======== Material supplied

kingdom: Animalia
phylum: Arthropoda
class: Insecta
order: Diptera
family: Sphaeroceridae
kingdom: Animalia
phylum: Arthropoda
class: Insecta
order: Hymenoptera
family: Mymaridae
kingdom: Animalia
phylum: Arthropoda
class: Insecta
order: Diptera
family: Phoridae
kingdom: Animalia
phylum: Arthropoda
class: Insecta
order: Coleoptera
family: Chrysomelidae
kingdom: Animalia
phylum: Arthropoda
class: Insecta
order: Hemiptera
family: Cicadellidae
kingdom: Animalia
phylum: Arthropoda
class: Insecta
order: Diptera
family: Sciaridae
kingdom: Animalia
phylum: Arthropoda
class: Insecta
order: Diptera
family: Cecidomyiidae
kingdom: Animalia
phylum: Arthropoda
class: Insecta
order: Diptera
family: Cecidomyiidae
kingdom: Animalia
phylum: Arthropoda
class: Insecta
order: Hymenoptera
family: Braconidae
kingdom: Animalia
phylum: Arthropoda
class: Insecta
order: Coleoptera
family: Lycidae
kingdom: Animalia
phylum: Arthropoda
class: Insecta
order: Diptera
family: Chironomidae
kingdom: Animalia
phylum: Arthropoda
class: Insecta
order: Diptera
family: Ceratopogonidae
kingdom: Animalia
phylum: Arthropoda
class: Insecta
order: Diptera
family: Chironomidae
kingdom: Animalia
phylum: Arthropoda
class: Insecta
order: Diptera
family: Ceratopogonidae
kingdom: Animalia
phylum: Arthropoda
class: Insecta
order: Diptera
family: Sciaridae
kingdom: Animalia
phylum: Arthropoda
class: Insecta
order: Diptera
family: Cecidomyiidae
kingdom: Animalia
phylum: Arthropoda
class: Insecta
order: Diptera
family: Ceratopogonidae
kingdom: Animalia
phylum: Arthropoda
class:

================

Problem: Edit all the items above so that each "family" becomes "Family" and every other line stays the same.

Problem solution:
kingdom: Animalia
phylum: Arthropoda
class: Insecta
order: Diptera
Family: Sphaeroceridae
kingdom: Animalia
phylum: Arthropoda
class: Insecta
order: Hymenoptera
Family: Mymaridae
kingdom: Animalia
phylum: Arthropoda
class: Insecta
order: Diptera
Family: Phoridae
kingdom: Animalia
phylum: Arthropoda
class: Insecta
order: Coleoptera
Family: Chrysomelidae
kingdom: Animalia
phylum: Arthropoda
class: Insecta
order: Hemiptera
Family: Cicadellidae
kingdom: Animalia
phylum: Arthropoda
class: Insecta
order: Diptera
Family: Sciaridae
kingdom: Animalia
phylum: Arthropoda
class: Insecta
order: Diptera
Family: Cecidomyiidae
kingdom: Animalia
phylum: Arthropoda
class: Insecta
order: Diptera
Family: Cecidomyiidae
kingdom: Animalia
phylum: Arthropoda
class: Insecta
order: Hymenoptera
Family: Braconidae
kingdom: Animalia
phylum: Arthropoda
class: Insecta
order: Coleoptera
Family: Lycidae
kingdom: Animalia
phylum: Arthropoda
class: Insecta
order: Diptera
Family: Chironomidae
kingdom: Animalia
phylum: Arthropoda
class: Insecta
order: Diptera
Family: Ceratopogonidae
kingdom: Animalia
phylum: Arthropoda
class: Insecta
order: Diptera
Family: Chironomidae
kingdom: Animalia
phylum: Arthropoda
class: Insecta
order: Diptera
Family: Ceratopogonidae
kingdom: Animalia
phylum: Arthropoda
class: Insecta
order: Diptera
Family: Sciaridae
kingdom: Animalia
phylum: Arthropoda
class: Insecta
order: Diptera
Family: Cecidomyiidae
kingdom: Animalia
phylum: Arthropoda
class: Insecta
order: Diptera
Family: Ceratopogonidae
kingdom: Animalia
phylum: Arthropoda
class:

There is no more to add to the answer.